Stored entries

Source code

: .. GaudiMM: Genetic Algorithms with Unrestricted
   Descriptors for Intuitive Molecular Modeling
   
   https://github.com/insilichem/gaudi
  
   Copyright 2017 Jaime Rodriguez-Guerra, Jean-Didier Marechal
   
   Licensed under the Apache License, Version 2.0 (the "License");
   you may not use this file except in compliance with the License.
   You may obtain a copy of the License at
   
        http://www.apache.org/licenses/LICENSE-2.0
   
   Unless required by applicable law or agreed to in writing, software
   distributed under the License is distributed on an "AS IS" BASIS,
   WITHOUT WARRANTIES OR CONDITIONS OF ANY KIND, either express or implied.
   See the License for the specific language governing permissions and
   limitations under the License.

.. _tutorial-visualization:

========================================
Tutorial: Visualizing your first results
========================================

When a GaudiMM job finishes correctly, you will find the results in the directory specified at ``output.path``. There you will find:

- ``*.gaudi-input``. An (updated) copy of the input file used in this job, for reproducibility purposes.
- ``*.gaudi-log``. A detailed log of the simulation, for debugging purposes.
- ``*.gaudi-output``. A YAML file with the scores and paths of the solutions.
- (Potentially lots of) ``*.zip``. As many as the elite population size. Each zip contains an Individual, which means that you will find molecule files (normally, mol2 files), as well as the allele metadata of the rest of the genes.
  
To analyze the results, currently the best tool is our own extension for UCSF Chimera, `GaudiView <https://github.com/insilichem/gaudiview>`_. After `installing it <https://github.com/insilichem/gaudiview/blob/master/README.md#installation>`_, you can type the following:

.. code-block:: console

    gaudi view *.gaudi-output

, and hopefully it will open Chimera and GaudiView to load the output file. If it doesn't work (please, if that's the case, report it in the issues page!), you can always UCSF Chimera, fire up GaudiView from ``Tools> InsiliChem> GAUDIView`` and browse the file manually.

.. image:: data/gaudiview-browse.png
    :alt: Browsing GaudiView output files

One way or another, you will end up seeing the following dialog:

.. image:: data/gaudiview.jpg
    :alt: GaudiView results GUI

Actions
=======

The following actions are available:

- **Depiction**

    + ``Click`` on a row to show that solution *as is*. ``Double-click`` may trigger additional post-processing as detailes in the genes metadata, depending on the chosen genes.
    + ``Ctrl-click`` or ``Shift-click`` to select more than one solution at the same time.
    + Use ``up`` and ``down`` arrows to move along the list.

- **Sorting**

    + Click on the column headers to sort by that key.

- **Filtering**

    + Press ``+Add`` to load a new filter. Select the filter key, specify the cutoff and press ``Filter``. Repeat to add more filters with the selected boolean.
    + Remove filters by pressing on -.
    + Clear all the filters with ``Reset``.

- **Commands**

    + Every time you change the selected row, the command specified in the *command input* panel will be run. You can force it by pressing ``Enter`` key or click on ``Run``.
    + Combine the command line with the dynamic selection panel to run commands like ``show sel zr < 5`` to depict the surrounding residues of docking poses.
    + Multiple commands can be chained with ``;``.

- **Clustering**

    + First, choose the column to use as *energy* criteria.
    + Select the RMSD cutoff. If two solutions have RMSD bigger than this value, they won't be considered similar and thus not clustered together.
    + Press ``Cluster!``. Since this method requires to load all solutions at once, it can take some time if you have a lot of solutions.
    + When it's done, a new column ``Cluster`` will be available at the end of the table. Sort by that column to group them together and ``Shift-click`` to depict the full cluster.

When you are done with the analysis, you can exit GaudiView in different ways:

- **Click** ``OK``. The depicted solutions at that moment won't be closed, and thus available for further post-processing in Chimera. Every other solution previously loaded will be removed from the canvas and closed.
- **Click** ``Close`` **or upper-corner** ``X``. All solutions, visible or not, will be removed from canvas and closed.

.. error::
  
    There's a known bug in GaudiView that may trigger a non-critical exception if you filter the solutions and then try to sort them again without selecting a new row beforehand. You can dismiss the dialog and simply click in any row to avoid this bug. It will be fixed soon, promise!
* * *
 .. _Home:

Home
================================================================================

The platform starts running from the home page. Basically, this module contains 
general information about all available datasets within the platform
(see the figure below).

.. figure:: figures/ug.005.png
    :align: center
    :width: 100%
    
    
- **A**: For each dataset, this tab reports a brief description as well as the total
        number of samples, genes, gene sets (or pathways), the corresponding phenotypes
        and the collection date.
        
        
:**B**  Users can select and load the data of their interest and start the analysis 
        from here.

### TASK DESCRIPTION
Where a line above holds the word "analysis", copy it.

### RESULT
When you are done with the analysis, you can exit GaudiView in different ways:
:**B**  Users can select and load the data of their interest and start the analysis 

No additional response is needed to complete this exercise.